Abstract: SA-PO240
Macrophage Activation Syndrome (MAS) and Systemic Lupus Erythematosus (SLE): Early Diagnosis Improves Outcomes – Case Series from a Tertiary Centre
Session Information
- Clinical Glomerular Disorders: Vasculitis, C3G, IgAN
November 04, 2017 | Location: Hall H, Morial Convention Center
Abstract Time: 10:00 AM - 10:00 AM
Category: Glomerular
- 1005 Clinical Glomerular Disorders
Authors
- Godinho, Iolanda, Imperial College Lupus Centre, Hammersmith Hospital, London, United Kingdom
- Cunha, Liliana, Imperial College Lupus Centre, Hammersmith Hospital, London, United Kingdom
- Egan, Allyson Catherine, Imperial College Lupus Centre, Hammersmith Hospital, London, United Kingdom
- Cairns, Tom, Imperial College Lupus Centre, Hammersmith Hospital, London, United Kingdom
- Pickering, Matthew C., Imperial College Lupus Centre, Hammersmith Hospital, London, United Kingdom
- Lightstone, Liz, Imperial College Lupus Centre, Hammersmith Hospital, London, United Kingdom
Background
MAS is a life-threatening complication of SLE, characterised by fevers, hyperferritinaemia, paenias, high triglycerides, abnormal liver, neurological & renal function. We report our case series & growing experience which led to improved recognition & outcomes
Methods
From clinical records & identifying all those patients in our lupus nephritis biopsy database (1997-2016, 475 patients, 806 biopsies) aged >18yrs with serum ferritin >2000ng/ml not explained by other causes, we report clinical & laboratory features & outcomes of 17 patients with 18 episodes of MAS.
Results
Of the 17 patients, 82% were female, median age 45 yrs (29-62). At time of acute MAS, 59% had new-onset SLE & 41% were flaring.
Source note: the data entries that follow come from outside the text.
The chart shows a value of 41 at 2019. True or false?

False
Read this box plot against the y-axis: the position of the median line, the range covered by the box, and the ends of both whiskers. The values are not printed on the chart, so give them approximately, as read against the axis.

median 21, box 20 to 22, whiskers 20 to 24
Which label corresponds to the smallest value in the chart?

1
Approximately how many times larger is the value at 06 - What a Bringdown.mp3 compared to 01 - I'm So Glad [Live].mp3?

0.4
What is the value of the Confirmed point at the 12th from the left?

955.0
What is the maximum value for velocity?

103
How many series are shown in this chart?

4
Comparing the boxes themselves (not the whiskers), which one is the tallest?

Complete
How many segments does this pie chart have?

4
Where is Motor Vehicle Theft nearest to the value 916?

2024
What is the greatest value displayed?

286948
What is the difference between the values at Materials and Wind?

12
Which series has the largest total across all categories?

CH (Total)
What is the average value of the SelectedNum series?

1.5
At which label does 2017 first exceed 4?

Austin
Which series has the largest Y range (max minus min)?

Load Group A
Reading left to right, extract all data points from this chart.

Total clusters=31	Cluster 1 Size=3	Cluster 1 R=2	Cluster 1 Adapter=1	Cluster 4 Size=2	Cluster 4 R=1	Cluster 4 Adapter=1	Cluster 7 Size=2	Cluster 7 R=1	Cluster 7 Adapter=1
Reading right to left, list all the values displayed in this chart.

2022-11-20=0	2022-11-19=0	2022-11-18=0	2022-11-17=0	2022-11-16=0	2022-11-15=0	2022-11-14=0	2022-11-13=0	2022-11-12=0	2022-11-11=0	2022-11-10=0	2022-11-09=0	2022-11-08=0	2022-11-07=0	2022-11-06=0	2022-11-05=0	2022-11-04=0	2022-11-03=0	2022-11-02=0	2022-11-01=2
Clinical & biochemical features summarised in table 1(image). Aggressive therapy with a combination of IV cyclophosphamide, plasma exchange, IV & oral steroids, IVIg & anti CD20 mAb was used. Where tolerated, tacrolimus given for 2 wks at presentation. Compared to dismal outcomes in the literature (as low as 34%), majority of patients responded to therapy (83%) though 3 (17.6%) died: 1 refractory to therapy & 2 in whom immunosuppression limited by infections.
Conclusion
This case series likely underestimates incidence: a) only a minority of patients with features of MAS have renal biopsies; b) until recently, few patients with severe SLE had ferritin measured acutely. MAS develops in context of a highly active SLE & should be screened for using serum ferritin, LDH, blood film, amylase & triglycerides to ensure early diagnosis. Our relatively low mortality & very high response rates reflect rapid diagnosis allowing early aggressive therapy aimed at quenching the inflammatory storm & treating the underlying SLE.